Please read the records below and return each line holding the string "output".

# The records
......

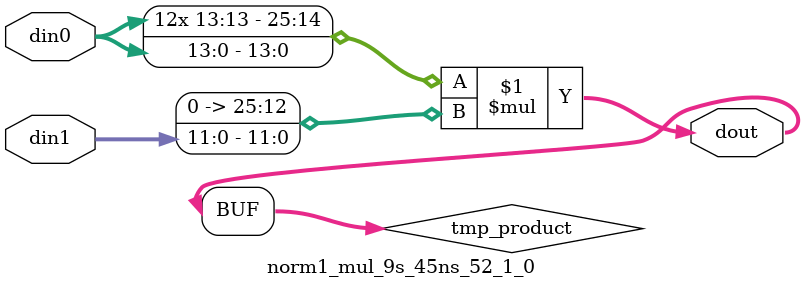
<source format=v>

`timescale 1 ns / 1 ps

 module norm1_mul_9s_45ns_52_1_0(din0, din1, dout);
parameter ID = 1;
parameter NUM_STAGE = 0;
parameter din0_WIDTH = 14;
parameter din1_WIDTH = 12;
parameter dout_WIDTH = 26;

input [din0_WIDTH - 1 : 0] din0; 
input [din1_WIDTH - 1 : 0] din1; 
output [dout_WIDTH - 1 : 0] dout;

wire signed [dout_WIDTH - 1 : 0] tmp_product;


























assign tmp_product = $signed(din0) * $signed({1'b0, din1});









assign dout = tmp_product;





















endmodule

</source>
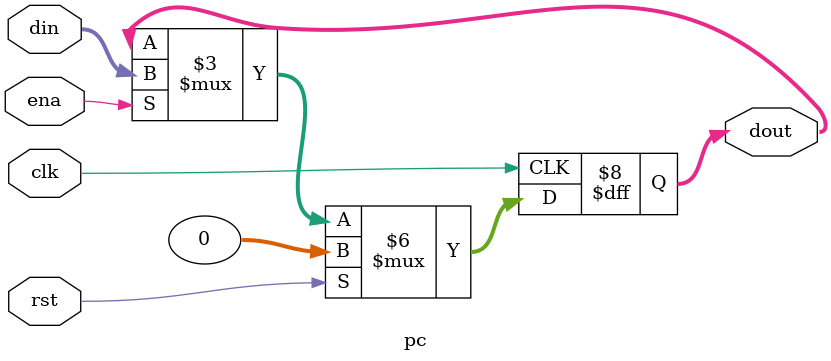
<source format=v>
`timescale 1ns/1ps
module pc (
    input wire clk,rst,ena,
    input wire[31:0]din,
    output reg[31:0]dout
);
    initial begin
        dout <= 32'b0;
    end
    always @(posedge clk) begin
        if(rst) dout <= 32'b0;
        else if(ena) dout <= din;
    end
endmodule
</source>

......

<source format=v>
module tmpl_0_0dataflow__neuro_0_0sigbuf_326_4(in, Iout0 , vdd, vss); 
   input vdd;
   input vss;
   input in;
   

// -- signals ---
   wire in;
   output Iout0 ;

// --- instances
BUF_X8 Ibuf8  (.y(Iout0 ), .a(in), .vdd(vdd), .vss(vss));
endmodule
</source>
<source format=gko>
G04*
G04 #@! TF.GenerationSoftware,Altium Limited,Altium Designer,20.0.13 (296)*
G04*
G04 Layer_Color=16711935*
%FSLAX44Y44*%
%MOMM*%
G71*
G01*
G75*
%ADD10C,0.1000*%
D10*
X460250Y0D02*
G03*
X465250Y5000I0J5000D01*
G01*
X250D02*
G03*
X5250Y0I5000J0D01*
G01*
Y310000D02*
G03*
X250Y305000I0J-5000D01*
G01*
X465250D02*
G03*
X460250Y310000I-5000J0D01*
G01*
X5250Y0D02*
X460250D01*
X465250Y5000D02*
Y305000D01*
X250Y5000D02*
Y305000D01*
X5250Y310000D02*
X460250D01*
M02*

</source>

......

# Reply
output [dout_WIDTH - 1 : 0] dout;
    output reg[31:0]dout
   output Iout0 ;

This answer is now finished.